My first bite of the Chick’n and Waffle — the moment I experienced that long-lost light and peppery crunch — left me absolutely giddy. The breading is thick and flavorful — deep-brown peaks and jagged ridges that you can break off and pop in your mouth. And the seitan inside has a hearty bite to it, but isn’t too chewy or spongy. It absorbs the flavors, not the oil it’s fried in, so you aren’t left feeling like a greasy mess at the end of your meal.
The jackfruit is also wonderful. Jackfruit, a member of the fig and breadfruit family, has long been used as a meat alternative — it shreds up just like pulled pork — but only in recent years has it started to make its way into Nashville’s dining scene. Maneet Chauhan’s latest eatery, Chaatable, offers it as a protein option in its biryani, and the Southern V prepares it like traditional Tennessee barbecue. The stringy fruit is smoked and covered in a tangy tomato-based sauce, piled onto either slider buns or nachos. The sliders, made with baked-in-house buns, come stacked with a generous mound of creamy coleslaw, while the nachos are topped with back beans, nacho “cheeze,” tomato, onion and dairy-free sour cream.
As far as the sides go, The Southern V does those right, too — the macaroni-and-cheese is rich and creamy, just as rib-sticking as any butter-and-milk version, and baked beans, sweet with brown sugar, have a deep, smoky flavor that will leave meat-eaters hunting for that hunk of white pork fat that’s usually bobbing around.

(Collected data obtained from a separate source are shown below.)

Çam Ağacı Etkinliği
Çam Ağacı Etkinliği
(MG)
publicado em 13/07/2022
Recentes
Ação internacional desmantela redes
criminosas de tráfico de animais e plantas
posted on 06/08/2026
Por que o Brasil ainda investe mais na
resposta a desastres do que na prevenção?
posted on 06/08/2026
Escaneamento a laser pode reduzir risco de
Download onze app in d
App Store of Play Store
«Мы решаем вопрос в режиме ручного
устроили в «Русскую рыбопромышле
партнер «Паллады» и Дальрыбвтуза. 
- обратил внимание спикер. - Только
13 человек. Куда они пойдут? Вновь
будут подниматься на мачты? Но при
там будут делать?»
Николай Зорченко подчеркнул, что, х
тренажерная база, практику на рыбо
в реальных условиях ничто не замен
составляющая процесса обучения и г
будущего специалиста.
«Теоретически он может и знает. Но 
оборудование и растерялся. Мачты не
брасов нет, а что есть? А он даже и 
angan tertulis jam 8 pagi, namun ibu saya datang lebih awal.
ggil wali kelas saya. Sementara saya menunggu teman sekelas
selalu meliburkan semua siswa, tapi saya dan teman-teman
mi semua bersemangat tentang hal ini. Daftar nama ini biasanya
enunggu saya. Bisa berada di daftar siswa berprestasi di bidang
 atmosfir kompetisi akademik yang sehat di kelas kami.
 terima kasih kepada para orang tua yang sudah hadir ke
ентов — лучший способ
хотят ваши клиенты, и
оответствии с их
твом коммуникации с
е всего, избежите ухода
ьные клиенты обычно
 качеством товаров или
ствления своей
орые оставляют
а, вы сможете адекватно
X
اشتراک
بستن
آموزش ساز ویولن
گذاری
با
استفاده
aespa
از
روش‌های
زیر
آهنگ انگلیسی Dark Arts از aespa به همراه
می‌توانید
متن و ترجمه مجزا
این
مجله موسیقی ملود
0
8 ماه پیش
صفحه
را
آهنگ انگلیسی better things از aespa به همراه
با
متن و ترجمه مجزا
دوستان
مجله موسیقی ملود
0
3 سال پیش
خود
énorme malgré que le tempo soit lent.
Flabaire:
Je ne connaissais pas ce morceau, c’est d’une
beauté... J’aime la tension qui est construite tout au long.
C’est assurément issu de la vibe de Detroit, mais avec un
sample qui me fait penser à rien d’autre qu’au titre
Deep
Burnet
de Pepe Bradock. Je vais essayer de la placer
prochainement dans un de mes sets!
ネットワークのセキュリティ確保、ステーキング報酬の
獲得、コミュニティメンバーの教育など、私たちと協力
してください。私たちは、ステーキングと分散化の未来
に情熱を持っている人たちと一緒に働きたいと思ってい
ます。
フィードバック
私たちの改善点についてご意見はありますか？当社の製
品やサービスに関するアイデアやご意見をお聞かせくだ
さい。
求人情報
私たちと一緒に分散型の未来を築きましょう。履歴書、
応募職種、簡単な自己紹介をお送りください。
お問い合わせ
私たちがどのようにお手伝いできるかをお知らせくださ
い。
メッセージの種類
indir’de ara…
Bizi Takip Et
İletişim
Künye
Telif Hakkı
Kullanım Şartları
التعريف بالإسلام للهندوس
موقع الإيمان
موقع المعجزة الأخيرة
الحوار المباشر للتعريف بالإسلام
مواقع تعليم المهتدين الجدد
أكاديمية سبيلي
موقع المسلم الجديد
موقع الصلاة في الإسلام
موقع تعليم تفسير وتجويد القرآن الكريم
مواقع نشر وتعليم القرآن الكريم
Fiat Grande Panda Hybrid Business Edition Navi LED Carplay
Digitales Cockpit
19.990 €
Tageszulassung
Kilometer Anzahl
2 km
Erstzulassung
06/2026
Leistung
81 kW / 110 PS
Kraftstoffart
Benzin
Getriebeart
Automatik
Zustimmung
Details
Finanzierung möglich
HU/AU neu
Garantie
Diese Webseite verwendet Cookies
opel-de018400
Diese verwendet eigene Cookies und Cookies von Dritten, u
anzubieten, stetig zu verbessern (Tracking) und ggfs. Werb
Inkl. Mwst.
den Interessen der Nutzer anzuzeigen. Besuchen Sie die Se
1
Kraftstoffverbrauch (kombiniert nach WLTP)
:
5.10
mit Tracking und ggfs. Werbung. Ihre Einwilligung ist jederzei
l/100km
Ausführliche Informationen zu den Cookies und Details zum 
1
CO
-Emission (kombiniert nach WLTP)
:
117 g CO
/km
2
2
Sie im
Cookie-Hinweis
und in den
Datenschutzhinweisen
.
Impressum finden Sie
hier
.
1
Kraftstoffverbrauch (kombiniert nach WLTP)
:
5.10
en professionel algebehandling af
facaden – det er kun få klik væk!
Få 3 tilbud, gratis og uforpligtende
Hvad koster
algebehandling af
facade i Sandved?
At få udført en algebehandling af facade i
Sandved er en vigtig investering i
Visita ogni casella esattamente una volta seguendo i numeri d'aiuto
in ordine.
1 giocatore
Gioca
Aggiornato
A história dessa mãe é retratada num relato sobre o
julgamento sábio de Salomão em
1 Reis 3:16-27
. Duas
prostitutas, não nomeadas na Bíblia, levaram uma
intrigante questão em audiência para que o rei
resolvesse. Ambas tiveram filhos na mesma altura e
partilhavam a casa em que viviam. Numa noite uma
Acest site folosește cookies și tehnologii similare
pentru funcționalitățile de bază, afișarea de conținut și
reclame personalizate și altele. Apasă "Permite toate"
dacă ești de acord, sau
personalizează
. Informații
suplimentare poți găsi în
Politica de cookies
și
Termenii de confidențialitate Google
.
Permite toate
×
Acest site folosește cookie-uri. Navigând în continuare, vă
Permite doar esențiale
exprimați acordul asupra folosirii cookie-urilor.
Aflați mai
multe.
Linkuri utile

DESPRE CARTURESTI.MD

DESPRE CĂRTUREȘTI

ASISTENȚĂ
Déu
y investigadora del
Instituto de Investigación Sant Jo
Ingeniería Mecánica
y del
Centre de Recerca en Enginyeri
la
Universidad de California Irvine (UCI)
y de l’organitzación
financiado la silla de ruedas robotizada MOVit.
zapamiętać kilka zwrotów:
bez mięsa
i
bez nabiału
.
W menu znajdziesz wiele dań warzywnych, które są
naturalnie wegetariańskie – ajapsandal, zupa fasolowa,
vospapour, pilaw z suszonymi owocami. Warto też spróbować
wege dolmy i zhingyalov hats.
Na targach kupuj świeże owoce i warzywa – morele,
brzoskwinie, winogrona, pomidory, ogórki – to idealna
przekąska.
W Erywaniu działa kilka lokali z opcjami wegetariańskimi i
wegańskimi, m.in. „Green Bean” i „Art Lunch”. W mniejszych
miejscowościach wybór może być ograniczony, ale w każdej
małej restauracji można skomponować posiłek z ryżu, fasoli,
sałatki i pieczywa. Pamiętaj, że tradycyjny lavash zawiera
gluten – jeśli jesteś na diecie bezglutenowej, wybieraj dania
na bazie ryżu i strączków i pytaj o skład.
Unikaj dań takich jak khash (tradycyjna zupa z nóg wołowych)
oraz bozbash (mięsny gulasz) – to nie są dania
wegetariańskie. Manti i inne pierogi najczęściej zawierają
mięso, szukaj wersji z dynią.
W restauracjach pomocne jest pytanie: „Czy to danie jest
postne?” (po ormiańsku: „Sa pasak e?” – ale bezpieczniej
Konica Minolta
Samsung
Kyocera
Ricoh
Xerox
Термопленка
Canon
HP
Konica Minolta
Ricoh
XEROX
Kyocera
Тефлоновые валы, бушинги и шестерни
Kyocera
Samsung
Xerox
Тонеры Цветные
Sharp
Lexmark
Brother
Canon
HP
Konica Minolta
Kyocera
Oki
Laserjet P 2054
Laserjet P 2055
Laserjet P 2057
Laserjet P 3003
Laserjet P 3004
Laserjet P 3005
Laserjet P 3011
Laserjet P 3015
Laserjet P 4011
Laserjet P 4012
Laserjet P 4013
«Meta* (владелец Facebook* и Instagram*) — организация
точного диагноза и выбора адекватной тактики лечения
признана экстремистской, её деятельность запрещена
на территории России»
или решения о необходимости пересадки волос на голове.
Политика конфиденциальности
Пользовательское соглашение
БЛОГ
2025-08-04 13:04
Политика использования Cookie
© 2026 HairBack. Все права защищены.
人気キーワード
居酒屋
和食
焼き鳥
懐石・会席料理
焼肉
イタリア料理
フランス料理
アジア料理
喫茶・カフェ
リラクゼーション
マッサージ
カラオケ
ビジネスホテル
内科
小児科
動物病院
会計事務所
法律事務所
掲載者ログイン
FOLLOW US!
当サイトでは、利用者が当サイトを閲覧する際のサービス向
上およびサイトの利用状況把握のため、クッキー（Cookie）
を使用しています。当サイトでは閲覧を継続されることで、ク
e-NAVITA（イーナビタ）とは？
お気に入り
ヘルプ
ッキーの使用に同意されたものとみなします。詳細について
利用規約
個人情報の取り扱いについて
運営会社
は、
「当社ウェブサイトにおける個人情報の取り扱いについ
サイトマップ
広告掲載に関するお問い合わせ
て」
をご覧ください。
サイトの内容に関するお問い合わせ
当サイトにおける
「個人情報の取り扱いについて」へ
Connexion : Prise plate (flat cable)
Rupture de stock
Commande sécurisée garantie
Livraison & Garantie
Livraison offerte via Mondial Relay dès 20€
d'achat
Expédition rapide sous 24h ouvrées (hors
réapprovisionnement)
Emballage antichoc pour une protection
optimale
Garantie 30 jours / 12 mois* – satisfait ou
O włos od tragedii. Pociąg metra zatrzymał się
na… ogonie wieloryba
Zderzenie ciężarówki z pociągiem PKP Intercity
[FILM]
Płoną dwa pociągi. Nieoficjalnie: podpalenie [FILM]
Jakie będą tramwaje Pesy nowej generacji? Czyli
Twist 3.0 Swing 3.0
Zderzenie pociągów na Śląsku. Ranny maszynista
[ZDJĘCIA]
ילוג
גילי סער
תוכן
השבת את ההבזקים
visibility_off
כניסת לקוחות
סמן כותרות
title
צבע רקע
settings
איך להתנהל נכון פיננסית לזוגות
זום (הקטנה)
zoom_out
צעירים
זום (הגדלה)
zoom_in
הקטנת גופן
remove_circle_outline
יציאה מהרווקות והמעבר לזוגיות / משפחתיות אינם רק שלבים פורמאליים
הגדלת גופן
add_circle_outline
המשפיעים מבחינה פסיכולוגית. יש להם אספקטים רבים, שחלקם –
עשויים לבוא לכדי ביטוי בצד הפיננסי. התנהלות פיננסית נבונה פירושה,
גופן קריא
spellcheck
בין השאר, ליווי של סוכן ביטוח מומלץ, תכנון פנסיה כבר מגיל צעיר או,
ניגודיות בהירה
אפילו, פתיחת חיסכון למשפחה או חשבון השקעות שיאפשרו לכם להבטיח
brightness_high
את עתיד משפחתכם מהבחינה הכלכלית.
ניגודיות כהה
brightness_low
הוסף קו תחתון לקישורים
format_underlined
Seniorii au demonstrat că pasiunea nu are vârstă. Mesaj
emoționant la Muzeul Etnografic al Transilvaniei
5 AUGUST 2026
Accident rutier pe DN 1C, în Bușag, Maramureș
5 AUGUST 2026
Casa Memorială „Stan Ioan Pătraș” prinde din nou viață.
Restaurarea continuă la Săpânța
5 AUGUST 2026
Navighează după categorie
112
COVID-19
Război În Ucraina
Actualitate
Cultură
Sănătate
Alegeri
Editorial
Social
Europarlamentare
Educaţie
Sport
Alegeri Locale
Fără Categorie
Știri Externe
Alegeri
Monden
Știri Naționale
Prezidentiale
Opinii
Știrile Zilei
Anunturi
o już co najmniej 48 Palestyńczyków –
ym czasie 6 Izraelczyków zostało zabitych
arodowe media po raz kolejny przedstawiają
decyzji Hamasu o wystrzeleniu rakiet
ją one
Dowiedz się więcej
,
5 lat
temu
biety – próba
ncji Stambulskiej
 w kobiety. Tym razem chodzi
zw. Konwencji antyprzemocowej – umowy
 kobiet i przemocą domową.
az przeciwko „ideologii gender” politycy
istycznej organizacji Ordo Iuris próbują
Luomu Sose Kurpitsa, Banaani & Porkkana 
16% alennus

Though their menu is deeply rooted in comfort-food tradition, the Hancocks say they have a few surprises, too. “There are a couple things we have in the stash that we’re not gonna bring out yet,” says Clifton, grinning.
And the couple isn’t afraid to step away from familiarity to experiment every so often, either — in January they celebrated Martin Luther King Jr. with the Luther Burger, a veggie burger patty on a homemade doughnut with vegan cheddar, tomato and vegan bacon.
“For me, when it comes down to it, simple is best,” says Tiffany. “I can get extravagant. But still, at the end of the day, simple is where it’s at.”